=== DATA FOR PROCESSING ===

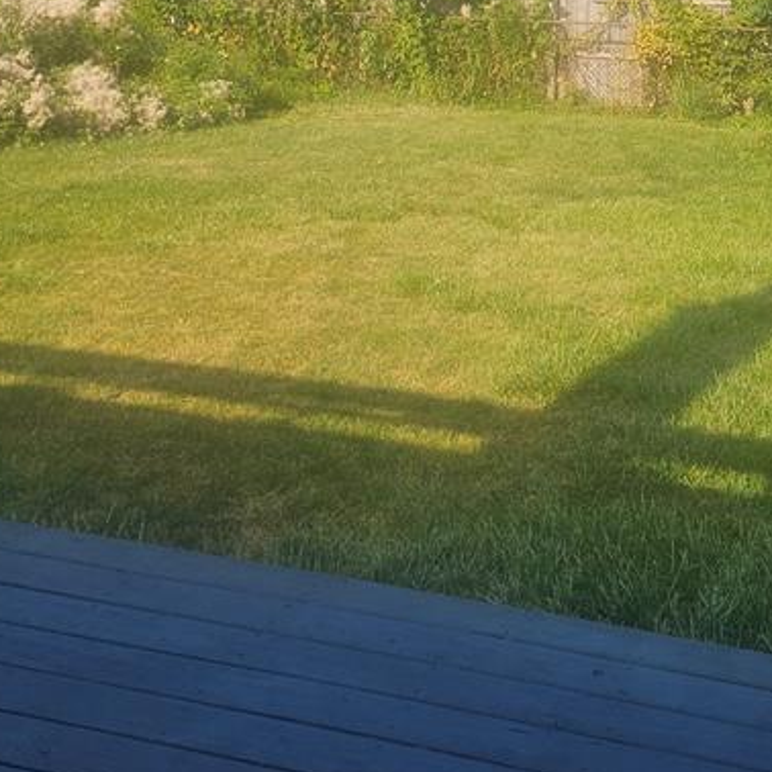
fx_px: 1388
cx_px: 590
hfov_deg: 30.5
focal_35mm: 55
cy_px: 98
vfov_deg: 29.9
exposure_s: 1/650
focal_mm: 6.3
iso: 10
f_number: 1.7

===

From the line holding "hfov_deg: 30.5" to the last line of the data above, copy every line exactly and include nothing more.

hfov_deg: 30.5
focal_35mm: 55
cy_px: 98
vfov_deg: 29.9
exposure_s: 1/650
focal_mm: 6.3
iso: 10
f_number: 1.7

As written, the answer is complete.